When the exemption was not renewed in 2007, it left thousands of business owners scrambling to file their visa applications (distributed on a first-come, first- served basis) before the quota was met. Many did not get workers they needed.

"Time is of the essence. If you wait one day to apply, it can mean the difference between getting the visas and not getting them," says Leanna Buckel, owner of Ideal Landscape in south county. "It makes it very difficult for us companies that are trying to do it legally, the right way, when so many people just go out and hire illegals."

In addition to the visa shortage, many employers criticize the application process itself. They say it's costly and rife with bureaucratic red tape. Particularly galling to many business owners is the requirement by the Department of Labor (one of four government agencies that oversee the H-2B process) that stipulates they must run a help wanted ad in the largest local newspaper before applying for any H-2B visas.

"It's a longstanding requirement," says Jennifer Kaplan, a spokeswoman for the U.S. Department of Labor. "For employers to keep foreign workers, they are required by law to place an ad in the widest circulation newspaper in their area so that American citizens are aware of the job and can apply."

Counters Mueller: "We usually get a couple responses to the ads, but as soon as you tell them there's a drug test, they don't show up."

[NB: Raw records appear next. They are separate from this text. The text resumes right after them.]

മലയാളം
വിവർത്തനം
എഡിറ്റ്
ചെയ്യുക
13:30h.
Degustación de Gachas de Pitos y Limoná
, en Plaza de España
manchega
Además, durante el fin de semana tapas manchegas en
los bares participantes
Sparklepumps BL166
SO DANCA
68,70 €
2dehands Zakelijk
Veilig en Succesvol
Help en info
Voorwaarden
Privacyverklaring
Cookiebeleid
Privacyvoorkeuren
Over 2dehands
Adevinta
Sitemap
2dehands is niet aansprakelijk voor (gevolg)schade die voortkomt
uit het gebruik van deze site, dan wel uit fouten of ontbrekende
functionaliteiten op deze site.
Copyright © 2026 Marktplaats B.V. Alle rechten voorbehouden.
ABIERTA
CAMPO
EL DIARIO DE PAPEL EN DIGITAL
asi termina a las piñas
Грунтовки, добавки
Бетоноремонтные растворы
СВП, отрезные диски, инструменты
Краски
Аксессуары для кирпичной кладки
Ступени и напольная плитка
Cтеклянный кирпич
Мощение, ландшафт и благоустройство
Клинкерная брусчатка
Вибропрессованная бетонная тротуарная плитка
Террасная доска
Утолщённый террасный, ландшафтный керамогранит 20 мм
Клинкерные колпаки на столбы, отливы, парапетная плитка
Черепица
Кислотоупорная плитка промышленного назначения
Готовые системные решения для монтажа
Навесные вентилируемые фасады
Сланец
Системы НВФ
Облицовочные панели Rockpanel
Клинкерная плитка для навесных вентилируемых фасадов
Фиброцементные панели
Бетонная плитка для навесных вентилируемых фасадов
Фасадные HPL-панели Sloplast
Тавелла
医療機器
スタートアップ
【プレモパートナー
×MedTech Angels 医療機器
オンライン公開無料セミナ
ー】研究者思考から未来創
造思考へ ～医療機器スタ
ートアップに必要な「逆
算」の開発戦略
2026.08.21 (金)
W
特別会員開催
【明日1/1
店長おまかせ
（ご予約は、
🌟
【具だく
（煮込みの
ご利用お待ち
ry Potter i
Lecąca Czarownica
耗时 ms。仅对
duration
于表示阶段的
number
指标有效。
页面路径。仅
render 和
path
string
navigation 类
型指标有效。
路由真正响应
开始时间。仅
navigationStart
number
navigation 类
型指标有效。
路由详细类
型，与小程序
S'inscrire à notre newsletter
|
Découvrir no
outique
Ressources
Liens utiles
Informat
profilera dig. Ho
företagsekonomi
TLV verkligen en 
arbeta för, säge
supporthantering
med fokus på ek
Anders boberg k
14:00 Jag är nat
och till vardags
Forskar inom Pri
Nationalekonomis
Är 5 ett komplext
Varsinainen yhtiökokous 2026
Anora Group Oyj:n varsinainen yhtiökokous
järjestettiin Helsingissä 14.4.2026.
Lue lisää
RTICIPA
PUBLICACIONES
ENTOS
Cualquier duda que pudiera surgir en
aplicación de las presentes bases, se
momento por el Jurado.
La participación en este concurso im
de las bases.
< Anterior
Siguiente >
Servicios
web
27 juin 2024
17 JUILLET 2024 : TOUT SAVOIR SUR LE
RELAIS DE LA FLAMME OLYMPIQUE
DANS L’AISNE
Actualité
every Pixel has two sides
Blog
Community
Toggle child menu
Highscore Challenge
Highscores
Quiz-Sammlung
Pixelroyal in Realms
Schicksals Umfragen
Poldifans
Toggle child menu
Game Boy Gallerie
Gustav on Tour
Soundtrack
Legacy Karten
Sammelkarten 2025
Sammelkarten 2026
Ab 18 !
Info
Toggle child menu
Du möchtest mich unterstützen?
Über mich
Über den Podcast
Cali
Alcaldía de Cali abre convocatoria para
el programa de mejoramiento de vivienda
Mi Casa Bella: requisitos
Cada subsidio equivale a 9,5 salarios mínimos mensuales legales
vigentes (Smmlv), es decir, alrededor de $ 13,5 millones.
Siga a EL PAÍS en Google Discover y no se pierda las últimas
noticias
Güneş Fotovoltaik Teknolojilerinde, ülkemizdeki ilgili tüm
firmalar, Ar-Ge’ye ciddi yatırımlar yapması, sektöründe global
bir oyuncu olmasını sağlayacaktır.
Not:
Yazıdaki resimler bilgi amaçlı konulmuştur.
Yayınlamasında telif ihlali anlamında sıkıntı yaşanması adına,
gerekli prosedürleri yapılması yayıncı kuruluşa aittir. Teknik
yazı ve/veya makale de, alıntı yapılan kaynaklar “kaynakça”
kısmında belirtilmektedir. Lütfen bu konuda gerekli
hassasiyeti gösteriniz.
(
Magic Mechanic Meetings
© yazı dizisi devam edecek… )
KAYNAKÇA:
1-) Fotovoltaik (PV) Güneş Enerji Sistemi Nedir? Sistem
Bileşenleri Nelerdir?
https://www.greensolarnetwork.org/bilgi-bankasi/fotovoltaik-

In St. Louis, businesses must run their help-wanted ad for three consecutive days in the Post-Dispatch. The Missouri H-2B program provides a 32-line template listing to the employers, who then add information about their specific job openings.

The landscaping business owners interviewed for this story reported paying between $1,200 and $2,200 for their ads in the daily paper, with the cost varying due to the length of the ad and whether they opted to purchase a package that included an online listing.

Ray Farris, classified advertising director at the Post-Dispatch, declined comment about the cost of the ads, and directed inquires to the paper's spokeswoman, Tracy Rouch.

Asked about the government-mandated advertisements and classified rates, Rouch replied with a written statement: "It is our policy, as with newspapers across the county, not to discuss specific advertiser rates, as they are confidential."

Arnie Robbins, editor of the Post-Dispatch, says he doubts that the landscapers are paying a premium for the ads just because they are legally required to run them in the area's largest daily. "I have no clue about that, none," he says. "I can't believe they'd pay more than the average citizen."

According to Ancell, both the Missouri H-2B program and the Department of Labor are aware of the high cost of the compulsory classifieds, but are unable to help fix the problem.

"We've had several calls about that. We have a monthly conference call with the Department of Labor and representatives from two different states who brought that up," Ancell says. "We haven't talked to any newspapers about it. That's not our responsibility."

"We've always had to jump through hoops and ring bells for this, but it's worse now," Mueller says. "I know I have to run the ad, but I don't like the idea of being bent over when I'm doing it."

As to the possibility that Congress will expand the temporary work visa program in 2009, Hank Lavery, the creator of Save Small Business, a nationwide coalition of more than 1,500 businesses, says the chances are slim.

"It's not looking real positive right now," says Lavery. "With the economy going south, any guest worker program is scary, politically. And that's too bad, because so many businesses aren't expanding because they just don't know if they'll have workers."